De la Chine, on sait –ou on croit savoir– la grandeur, l’histoire, les contentieux politiques et trop de stéréotypes pourtant inapplicables à ses 1,35 milliards d’habitants. La Chine est partout, tous les jours, dans les médias, dans le monde des affaires, et sûrement chez vous, sous la forme du fameux « Made In China ». Quand il s’agit d’art en revanche, les choses se troublent : quelques dragons, des empereurs aux moustaches épiques, Ai Weiwei pour le côté contemporain… Et après ? C’est ce manque que tente de combler la Place des Arts, du 15 février au 1er mars. Le 21 janvier dernier déjà, « Pleins feux sur la Chine », une exposition d’art contemporain, a été inaugurée dans la galerie de l’Espace culturel Georges-Émile-Lapalme. Et ces deux prochaines semaines, les événements mettant la Chine à l’honneur et s’inscrivant dans la programmation du 50e anniversaire de la Place des Arts vont s’enchaîner pour le public montréalais.
Cette exposition représentait le lancement officiel de cette focalisation sur la Chine. La consule de Chine à Montréal, Zhao Jiangping, était présente pour l’occasion et a livré quelques belles paroles à l’égard du public montréalais, en français, à la (bonne) surprise des journalistes et amateurs d’arts y assistant. Son discours avait quelque chose d’ironique, pourtant. La consule a souligné les bonnes relations entre le Canada et la Chine, et la façon avec laquelle l’art a le pouvoir de rassembler, par une force créatrice, des populations autrement lointaines. On a envie d’y croire, mais l’exposition « Pleins feux sur la Chine » n’est tout simplement pas convaincante.
En effet, le vernissage du 21 janvier avait réservé une (mauvaise) surprise aux visiteurs. Dû à des problèmes de visas auprès des douanes, les œuvres exposées ne sont arrivées à Montréal que le matin même. Cette quinzaine d’œuvres, signées par autant de jeunes artistes chinois, avait été exposée lors de la prestigieuse foire Art Basel de Miami et n’avait donc que peu de voyage à faire. Et pourtant, ce sont des œuvres posées à même le sol, adossées contre les murs de la galerie, auxquelles les visiteurs ont eu droit. Un triste rappel que, malheureusement Madame la Consule, si « l’art n’a pas de frontière », le monde dans lequel il vit, lui, en a des bien réelles.

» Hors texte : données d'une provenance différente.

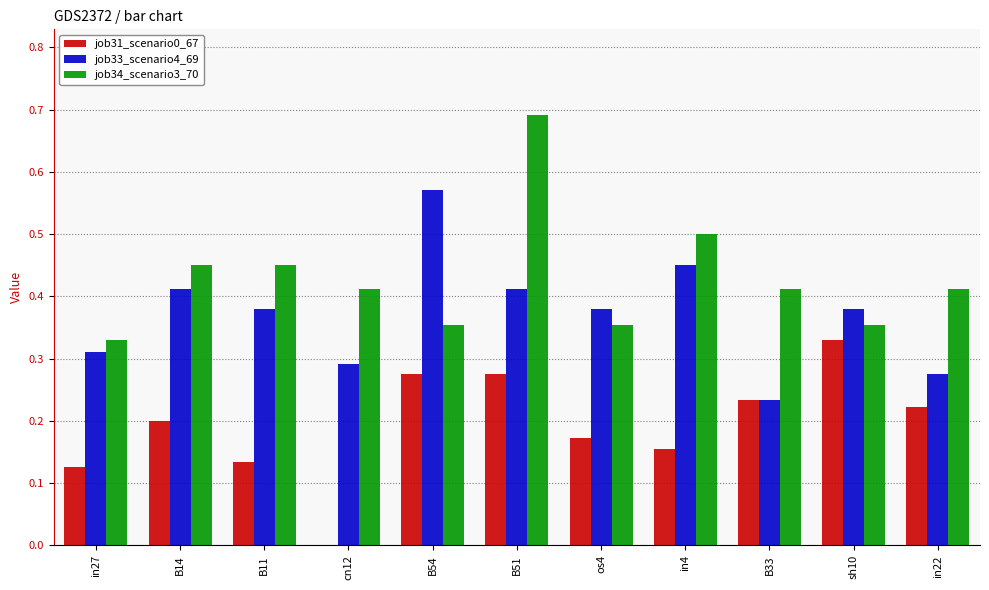

What is the sum of all job31_scenario0_67 values?

2.1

Cette exposition avait aussi pour mandat de montrer le côté moderne et varié de l’art chinois. Un beau mandat, pour un pays de plus d’un milliard d’habitants, qu’on limite souvent à l’art des images traditionnelles. Côté diversité, on s’y retrouve, et côté non traditionnel aussi. Mais le résultat est une exposition où on ne sait où donner de la tête. Pour Grace Fu, une étudiante de troisième année en Histoire de l’art à McGill, spécialisée dans l’art chinois, « il est difficile de voir une quelconque cohérence entre toutes ces œuvres, il manque un principe rassembleur ». Alors oui, toutes ces œuvres sont le fruit d’une collaboration entre le Canada et la Chine, et les différentes régions de la Chine entre elles ; on salue l’idée. Mais cette collaboration ressemble plus à une addition qu’à une réelle synergie.
On peut accorder à « Pleins feux sur la Chine » une certaine clarté dans son message : la Chine n’est pas quelque chose d’homogène dont l’art peut être défini en quelques mots. Non, la Chine est grande, complexe et pleines de richesses qu’il nous reste encore à essayer de comprendre. Spectaculairement Chine, qui s’étend jusqu’au 1er mars, mettra à l’honneur l’art chinois sous la forme de danse contemporaine, avec le spectacle « Fault Lines », de musique classique, avec l’Orchestre symphonique de Montréal, et d’opéra traditionnel chinois. On espère que cette programmation, elle aussi plutôt variée, sera plus cohérente que « Pleins feux », tout en soulignant cette diversité culturelle chinoise, l’objectif –louable– majeur de l’événement dans son ensemble.